ESSIC’s Liza Goldberg Uses National Geographic Young Explorers Grant to Bring Satellite Imagery into Classrooms

Last week, The National Geographic Society announced the 2020 recipients of the Young Explorers Grant, a prestigious grant awarded to young people, between the ages of 16 and 26, engaged in complex, impact-driven efforts to address global issues. Liza Goldberg, 18-year-old ESSIC and NASA student research assistant, is one of the 22 recipients.

 

With this grant, Goldberg will launch Cloud to Classroom, an innovative project that uses satellite imagery to help K-12 classrooms understand global environmental change through remote sensing.  Starting this Fall, Goldberg and the Google Earth Engine and Outreach team will travel to San Francisco, Mexico City, and Washington D.C. to complete several training programs. There, the team will teach students and teachers on how they can integrate these satellite-based tools into their Biology and Earth Sciences curriculum.

 

“Looking at news articles and statistics isn’t really enough when we’re trying to get kids to understand how severe the problems like deforestation, urbanization, and climate change are,” says Goldberg, “Through using satellite imagery and a series of apps that we’ll be building, we’ll be able to actually put the satellite imagery in their hands and let them visualize for themself what’s actually going on on the grounds.”

 

Goldberg is making these apps alongside the Google Earth Engine and Outreach team based in Mountain View, California. The team will be building these apps using Google Earth Engine tools and developer resources.

 

Goldberg has also been using Google Earth Engine tools in her research with NASA. For the past year, she’s been mapping the global drivers of mangrove loss with her lab group using the Google Earth engine and other forms of satellite imagery. Just last week, Goldberg and her team were published on this research in Global Change Biology.

 

“Using satellite imagery, I’ve been able to see the climate change challenge and global environmental changes from a new perspective,” says Goldberg, “I want to see if I can give that same opportunity to other high school students who might not be as familiar with these sorts of global environmental changes that we’re seeing.”

 

Goldberg graduated from high school this past Spring, but her research started much earlier than that. She began working at NASA Goddard when she was 14, after a local science fair judge from NASA took interest in her project.

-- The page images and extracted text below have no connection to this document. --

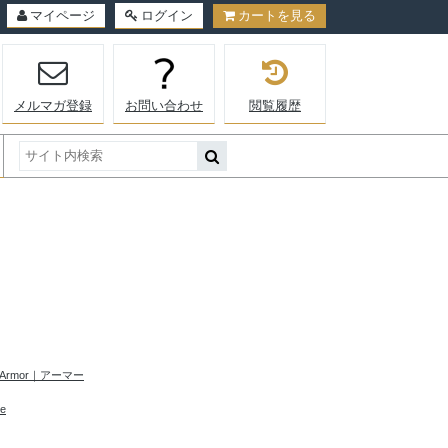
マイページ
ログイン
カートを見る
メルマガ登録
お問い合わせ
閲覧履歴
Armor｜アーマー
e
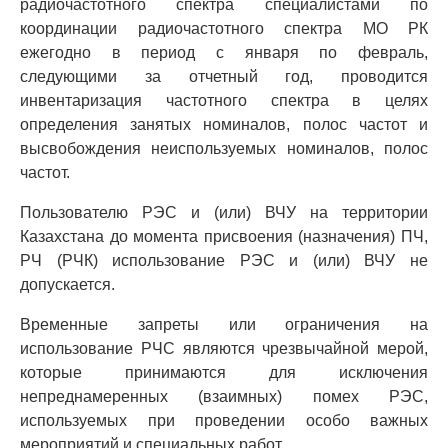
радиочастотного спектра специалистами по
координации радиочастотного спектра МО РК
ежегодно в период с января по февраль,
следующими за отчетный год, проводится
инвентаризация частотного спектра в целях
определения занятых номиналов, полос частот и
высвобождения неиспользуемых номиналов, полос
частот.
Пользователю РЭС и (или) ВЧУ на территории
Казахстана до момента присвоения (назначения) ПЧ,
РЧ (РЧК) использование РЭС и (или) ВЧУ не
допускается.
Временные запреты или ограничения на
использование РЧС являются чрезвычайной мерой,
которые принимаются для исключения
непреднамеренных (взаимных) помех РЭС,
используемых при проведении особо важных
мероприятий и специальных работ.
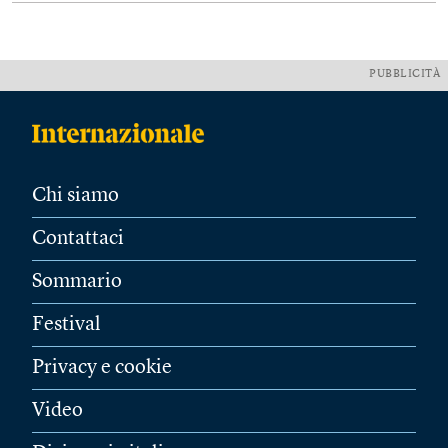
PUBBLICITÀ
Chi siamo
Contattaci
Sommario
Festival
Privacy e cookie
Video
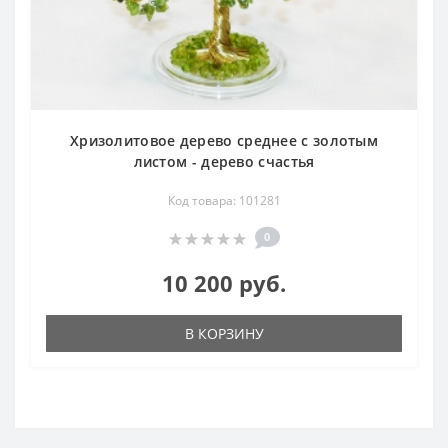
Хризолитовое дерево среднее с золотым
листом - дерево счастья
Код товара: 101281
0
10 200 руб.
В КОРЗИНУ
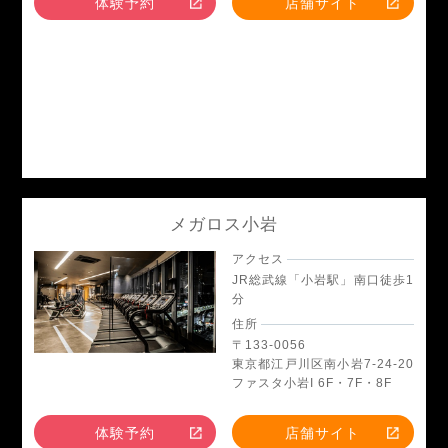
体験予約
店舗サイト
メガロス小岩
アクセス
JR総武線「小岩駅」南口徒歩1
分
住所
〒133-0056
東京都江戸川区南小岩7-24-20
ファスタ小岩I 6F・7F・8F
体験予約
店舗サイト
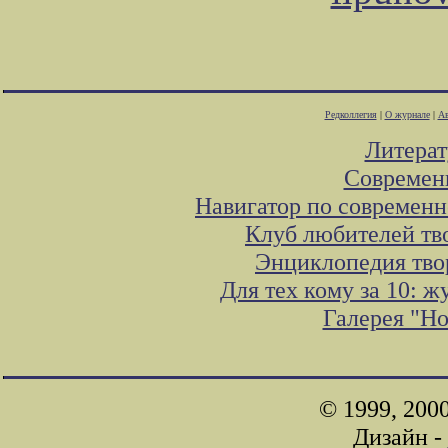
Редколлегия
|
О журнале
|
Ав
Литера
Современ
Навигатор по современн
Клуб любителей тв
Энциклопедия тво
Для тех кому за 10: 
Галерея "Н
© 1999, 200
Дизайн -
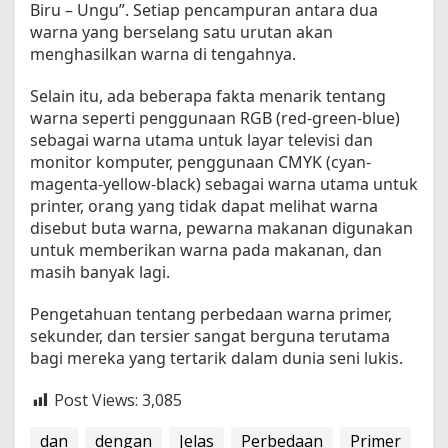
Biru – Ungu”. Setiap pencampuran antara dua
warna yang berselang satu urutan akan
menghasilkan warna di tengahnya.
Selain itu, ada beberapa fakta menarik tentang
warna seperti penggunaan RGB (red-green-blue)
sebagai warna utama untuk layar televisi dan
monitor komputer, penggunaan CMYK (cyan-
magenta-yellow-black) sebagai warna utama untuk
printer, orang yang tidak dapat melihat warna
disebut buta warna, pewarna makanan digunakan
untuk memberikan warna pada makanan, dan
masih banyak lagi.
Pengetahuan tentang perbedaan warna primer,
sekunder, dan tersier sangat berguna terutama
bagi mereka yang tertarik dalam dunia seni lukis.
Post Views:
3,085
dan
dengan
Jelas
Perbedaan
Primer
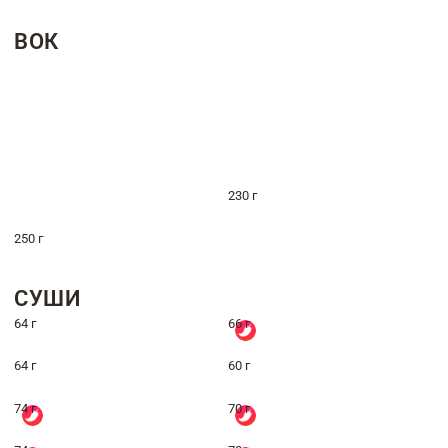
ВОК
230 г
250 г
СУШИ
64 г
66 г
64 г
60 г
74 г
70 г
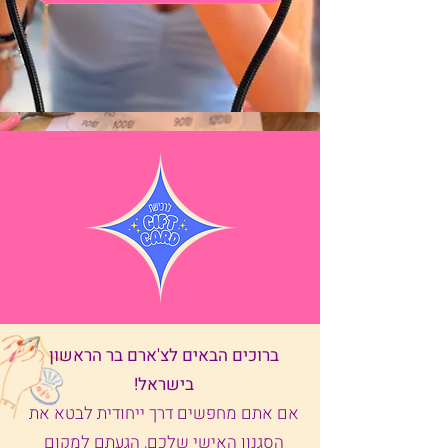
ברוכים הבאים לצ'ארם בר הראשון
בישראל!
אם אתם מחפשים דרך ייחודית לבטא את
הסגנון האישי שלכם, הגעתם למקום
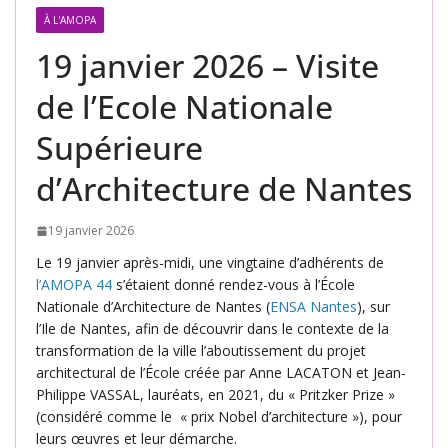
À L'AMOPA
19 janvier 2026 – Visite
de l’Ecole Nationale
Supérieure
d’Architecture de Nantes
19 janvier 2026
Le 19 janvier après-midi, une vingtaine d’adhérents de
l’AMOPA 44
s’étaient donné rendez-vous à l’École
Nationale d’Architecture de Nantes (
ENSA Nantes
), sur
l’Ile de Nantes, afin de découvrir dans le contexte de la
transformation de la ville l’aboutissement du projet
architectural de l’École créée par Anne LACATON et Jean-
Philippe VASSAL, lauréats, en 2021, du « Pritzker Prize »
(considéré comme le « prix Nobel d’architecture »), pour
leurs œuvres et leur démarche.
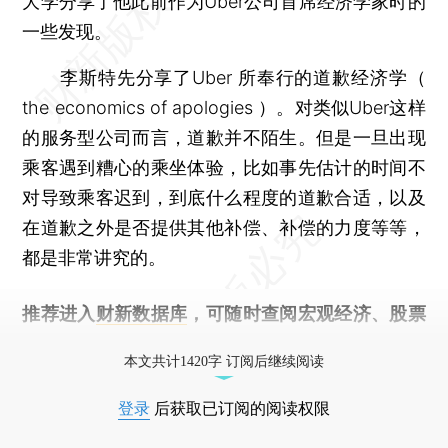
大学分享了他此前作为Uber公司首席经济学家时的
一些发现。
李斯特先分享了Uber 所奉行的道歉经济学（
the economics of apologies ）。对类似Uber这样
的服务型公司而言，道歉并不陌生。但是一旦出现
乘客遇到糟心的乘坐体验，比如事先估计的时间不
对导致乘客迟到，到底什么程度的道歉合适，以及
在道歉之外是否提供其他补偿、补偿的力度等等，
都是非常讲究的。
推荐进入
财新数据库
，可随时查阅宏观经济、股票
债券、公司人物，财经数据尽在掌握。
本文共计1420字 订阅后继续阅读
登录
后获取已订阅的阅读权限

Goldberg was presenting on her three-year study on the impact of climate change on the carbon dioxide exchange of red maple saplings. Ever since then, Goldberg has been immersed in climate change research.

 

In the Fall, Goldberg plans on joining her colleagues in California to begin training teachers and students as a part of Cloud to Classroom. She’ll also begin her undergraduate education at Stanford, where she will major in Earth Systems Science and minor in Computer Science. While attending school and beginning Cloud to Classroom, Goldberg will continue her work with NASA Goddard and plans to undertake new projects with several research groups at Stanford.

 

“With NASA and ESSIC, I’ve been able to have the wonderful opportunity to see the world from a new perspective,” she reflects.

 

Congratulations, Liza, and good luck!